A historic port and distinct city in its own right, KŌBE (神戸), the capital of Hyōgo-ken, now seems more like a fashionable western suburb of sprawling Ōsaka. Kōbe’s cosmopolitan atmosphere, eclectic food scene and dramatic location on a sliver of land between the sea and Rokkō-san are the main reasons to visit this friendly harbourside city.

Although it is more than fifteen years since the 1995 earthquake, Kōbe has far from forgotten this horrific event – the oddly named Disaster Reduction and Human Renovation Institution documents the quake and its aftermath, while the new Tetsujin robot monument is a reminder of the continuing spirit and effort of Kōbe citizens in rebuilding their city. The Kōbe City Museum, covering the port’s earlier illustrious history, is also worth a look, as is the space-age Fashion Museum on the man-made Rokkō Island, east of the city harbour.

Heading into the hills, you can relax at Arima Onsen, one of Japan’s oldest spa resorts. West of the city is the Akashi Kaikyō Ōhashi, the longest single-span suspension bridge in the world, linking Kansai directly with Shikoku via Awaji-shima. Travelling some 55km further west of here, along the coast, you’ll arrive at Himeji, home of Japan’s best original castle, Himeji-jō, a UNESCO World Heritage Site since 1993.

Brief history

Kōbe’s history is dominated by two important events; the opening of Japan’s ports to foreign trade in 1868 and the Great Hanshin Earthquake of 1995. Although it had been a port as long ago as the eighth century AD, Kōbe’s fortunes really took off when foreign traders set up shop in the city in the latter part of the nineteenth century, bringing their new ways and styles of living with them. Japan got its first taste of beef and football in 1871 in Kōbe, the first cinema film was shown here in 1896, and the first golf course was laid down close to the city in 1903, designed by Arthur Gloom, a Brit.

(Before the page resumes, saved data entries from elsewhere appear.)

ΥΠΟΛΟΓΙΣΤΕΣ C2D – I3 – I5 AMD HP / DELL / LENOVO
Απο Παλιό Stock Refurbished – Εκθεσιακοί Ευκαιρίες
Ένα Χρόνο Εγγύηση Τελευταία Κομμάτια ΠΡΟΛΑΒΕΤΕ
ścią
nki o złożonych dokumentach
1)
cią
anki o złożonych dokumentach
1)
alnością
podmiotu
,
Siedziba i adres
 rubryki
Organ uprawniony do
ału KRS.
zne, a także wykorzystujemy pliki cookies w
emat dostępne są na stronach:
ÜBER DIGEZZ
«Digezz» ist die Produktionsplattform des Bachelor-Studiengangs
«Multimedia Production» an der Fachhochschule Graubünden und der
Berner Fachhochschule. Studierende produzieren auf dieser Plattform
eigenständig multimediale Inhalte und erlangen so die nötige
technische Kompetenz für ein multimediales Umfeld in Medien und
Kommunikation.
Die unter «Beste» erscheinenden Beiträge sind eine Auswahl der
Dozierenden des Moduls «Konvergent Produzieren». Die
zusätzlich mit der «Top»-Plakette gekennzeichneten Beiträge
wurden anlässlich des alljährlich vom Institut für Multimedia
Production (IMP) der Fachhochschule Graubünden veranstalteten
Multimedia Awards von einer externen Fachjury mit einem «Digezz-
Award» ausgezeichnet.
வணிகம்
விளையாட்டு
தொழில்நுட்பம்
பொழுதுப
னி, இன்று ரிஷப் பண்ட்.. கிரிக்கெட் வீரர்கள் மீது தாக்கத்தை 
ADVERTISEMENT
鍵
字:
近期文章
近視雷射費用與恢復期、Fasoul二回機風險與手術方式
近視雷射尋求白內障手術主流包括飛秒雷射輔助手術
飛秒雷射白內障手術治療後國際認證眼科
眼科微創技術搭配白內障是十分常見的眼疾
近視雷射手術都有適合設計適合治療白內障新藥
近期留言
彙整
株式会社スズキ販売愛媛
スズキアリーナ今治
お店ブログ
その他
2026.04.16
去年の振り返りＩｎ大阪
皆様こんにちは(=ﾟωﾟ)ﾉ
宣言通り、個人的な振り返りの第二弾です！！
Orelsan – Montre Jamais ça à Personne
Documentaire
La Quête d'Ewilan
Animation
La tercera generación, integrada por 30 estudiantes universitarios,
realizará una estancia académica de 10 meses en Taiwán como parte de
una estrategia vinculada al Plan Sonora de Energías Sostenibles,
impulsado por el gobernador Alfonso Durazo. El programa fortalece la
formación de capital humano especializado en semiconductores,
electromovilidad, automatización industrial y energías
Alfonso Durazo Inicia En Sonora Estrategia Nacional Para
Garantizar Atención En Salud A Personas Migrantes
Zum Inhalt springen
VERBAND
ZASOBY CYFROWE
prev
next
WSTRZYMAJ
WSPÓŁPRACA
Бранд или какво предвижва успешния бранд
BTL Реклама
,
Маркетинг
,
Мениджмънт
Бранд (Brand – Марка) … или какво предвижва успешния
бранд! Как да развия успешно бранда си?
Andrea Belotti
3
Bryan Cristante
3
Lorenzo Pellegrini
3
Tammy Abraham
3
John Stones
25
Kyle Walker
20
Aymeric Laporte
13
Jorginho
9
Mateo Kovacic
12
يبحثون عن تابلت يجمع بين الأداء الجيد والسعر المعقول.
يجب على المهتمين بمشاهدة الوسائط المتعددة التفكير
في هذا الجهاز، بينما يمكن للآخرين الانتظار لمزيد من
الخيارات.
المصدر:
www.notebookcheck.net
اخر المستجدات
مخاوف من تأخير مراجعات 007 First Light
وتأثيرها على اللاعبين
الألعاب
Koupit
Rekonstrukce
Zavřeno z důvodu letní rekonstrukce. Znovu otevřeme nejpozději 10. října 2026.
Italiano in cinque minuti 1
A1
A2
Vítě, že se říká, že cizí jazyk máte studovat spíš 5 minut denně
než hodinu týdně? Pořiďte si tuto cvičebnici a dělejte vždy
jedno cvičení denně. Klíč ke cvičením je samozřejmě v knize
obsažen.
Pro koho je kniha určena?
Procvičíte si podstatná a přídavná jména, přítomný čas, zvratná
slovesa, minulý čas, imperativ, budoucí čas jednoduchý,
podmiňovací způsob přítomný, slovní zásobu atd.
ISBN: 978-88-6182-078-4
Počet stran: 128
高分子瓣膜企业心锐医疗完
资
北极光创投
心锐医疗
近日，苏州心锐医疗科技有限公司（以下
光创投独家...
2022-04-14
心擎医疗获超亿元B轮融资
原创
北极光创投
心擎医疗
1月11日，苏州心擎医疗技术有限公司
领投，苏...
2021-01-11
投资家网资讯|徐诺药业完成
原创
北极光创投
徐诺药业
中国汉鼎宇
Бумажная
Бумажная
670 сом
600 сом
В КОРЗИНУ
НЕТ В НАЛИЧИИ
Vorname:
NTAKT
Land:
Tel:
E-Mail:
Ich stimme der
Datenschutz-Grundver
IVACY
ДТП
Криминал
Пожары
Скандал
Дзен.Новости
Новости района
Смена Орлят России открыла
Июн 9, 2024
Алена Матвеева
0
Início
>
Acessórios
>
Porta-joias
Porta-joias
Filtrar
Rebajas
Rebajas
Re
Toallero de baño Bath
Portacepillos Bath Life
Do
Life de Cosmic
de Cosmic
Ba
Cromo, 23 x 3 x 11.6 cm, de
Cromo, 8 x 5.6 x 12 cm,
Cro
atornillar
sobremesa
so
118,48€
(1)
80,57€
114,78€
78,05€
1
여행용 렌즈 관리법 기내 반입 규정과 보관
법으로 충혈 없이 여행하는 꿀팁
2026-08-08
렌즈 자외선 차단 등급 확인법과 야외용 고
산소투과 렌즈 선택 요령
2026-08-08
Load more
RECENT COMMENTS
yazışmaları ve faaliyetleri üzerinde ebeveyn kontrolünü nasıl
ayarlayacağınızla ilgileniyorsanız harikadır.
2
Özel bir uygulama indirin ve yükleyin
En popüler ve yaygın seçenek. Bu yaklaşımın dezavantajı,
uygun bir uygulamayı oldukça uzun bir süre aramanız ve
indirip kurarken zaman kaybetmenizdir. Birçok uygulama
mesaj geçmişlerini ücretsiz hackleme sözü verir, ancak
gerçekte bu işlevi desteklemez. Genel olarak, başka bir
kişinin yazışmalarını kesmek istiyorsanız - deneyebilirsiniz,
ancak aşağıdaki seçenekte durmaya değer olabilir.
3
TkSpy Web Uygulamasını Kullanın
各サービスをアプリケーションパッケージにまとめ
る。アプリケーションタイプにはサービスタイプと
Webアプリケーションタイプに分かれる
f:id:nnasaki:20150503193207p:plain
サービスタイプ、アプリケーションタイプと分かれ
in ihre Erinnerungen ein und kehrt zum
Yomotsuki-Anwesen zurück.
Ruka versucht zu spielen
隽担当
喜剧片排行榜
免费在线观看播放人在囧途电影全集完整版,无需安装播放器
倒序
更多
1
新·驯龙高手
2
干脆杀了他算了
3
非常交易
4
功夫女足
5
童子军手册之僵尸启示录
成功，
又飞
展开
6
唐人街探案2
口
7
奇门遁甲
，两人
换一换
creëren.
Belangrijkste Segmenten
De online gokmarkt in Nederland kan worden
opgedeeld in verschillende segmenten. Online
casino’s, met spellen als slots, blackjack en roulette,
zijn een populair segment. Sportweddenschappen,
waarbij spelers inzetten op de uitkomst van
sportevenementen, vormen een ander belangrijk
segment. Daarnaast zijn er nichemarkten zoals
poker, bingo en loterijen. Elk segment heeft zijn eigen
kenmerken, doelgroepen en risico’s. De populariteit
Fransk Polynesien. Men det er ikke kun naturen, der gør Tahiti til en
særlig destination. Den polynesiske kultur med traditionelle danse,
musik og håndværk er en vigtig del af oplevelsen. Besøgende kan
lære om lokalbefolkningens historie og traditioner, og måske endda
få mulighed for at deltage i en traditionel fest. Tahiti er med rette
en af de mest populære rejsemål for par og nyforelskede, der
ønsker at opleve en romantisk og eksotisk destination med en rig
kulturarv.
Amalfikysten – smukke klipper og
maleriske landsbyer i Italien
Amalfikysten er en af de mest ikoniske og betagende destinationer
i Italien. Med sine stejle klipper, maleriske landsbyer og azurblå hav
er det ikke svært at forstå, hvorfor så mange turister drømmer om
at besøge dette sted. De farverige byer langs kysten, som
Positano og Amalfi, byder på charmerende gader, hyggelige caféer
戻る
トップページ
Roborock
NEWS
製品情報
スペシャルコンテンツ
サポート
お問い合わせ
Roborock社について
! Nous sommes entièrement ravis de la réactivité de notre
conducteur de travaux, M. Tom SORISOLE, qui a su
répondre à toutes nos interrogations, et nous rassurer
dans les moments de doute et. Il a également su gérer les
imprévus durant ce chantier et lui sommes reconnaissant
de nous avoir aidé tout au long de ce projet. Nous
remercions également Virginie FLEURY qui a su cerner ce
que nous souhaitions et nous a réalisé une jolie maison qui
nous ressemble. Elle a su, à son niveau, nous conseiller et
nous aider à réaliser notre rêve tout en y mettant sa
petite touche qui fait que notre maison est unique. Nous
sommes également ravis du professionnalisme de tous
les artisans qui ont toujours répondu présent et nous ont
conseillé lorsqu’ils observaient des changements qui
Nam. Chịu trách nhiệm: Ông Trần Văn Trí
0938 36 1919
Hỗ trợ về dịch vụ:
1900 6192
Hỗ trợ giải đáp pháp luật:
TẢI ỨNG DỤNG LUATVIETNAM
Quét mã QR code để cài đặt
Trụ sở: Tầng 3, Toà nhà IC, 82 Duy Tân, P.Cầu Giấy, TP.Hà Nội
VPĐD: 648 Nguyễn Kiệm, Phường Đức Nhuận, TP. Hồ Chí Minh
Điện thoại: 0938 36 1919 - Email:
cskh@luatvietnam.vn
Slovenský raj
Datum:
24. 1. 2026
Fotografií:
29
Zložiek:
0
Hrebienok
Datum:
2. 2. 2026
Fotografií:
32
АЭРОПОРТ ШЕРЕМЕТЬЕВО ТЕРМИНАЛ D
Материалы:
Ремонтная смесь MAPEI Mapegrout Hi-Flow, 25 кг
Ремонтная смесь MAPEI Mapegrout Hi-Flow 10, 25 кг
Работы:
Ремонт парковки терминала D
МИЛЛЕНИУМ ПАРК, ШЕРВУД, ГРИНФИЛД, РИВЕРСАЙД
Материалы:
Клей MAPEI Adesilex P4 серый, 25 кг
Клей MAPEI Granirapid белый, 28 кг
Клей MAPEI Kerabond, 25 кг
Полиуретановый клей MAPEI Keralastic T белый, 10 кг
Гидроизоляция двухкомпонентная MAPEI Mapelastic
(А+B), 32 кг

This trendsetting nature and booming trade made Kōbe a very popular place and, despite suffering heavy bombing during World War II, by the 1960s the city was bursting out of its narrow stretch of land between the mountains and the sea. A solution was found by levelling the hills and dumping the rubble in the sea to create Port Island and Rokkō Island in the bay. All this came to a sudden halt, though, at 5.46am, January 17, 1995, when a devastating earthquake struck the city and surrounding area. As dawn broke, Kōbe resembled a war zone, with buildings and highways toppled, whole neighbourhoods in flames, some 5500 people dead and tens of thousands homeless. While the authorities were criticized for not responding promptly to the disaster, Kōbe has recovered well and today the city bears little physical sign of the tragedy.

Nonetheless, a lingering recession still affects the city, and economic growth is somewhat stalled. The primary source of angst for many of the city’s residents is Kōbe Airport, which opened in 2006 on a man-made island off the coast. The airport only handles domestic flights, and with two perfectly good airports already in service within an hour of the city centre, it has failed to spark increased prosperity.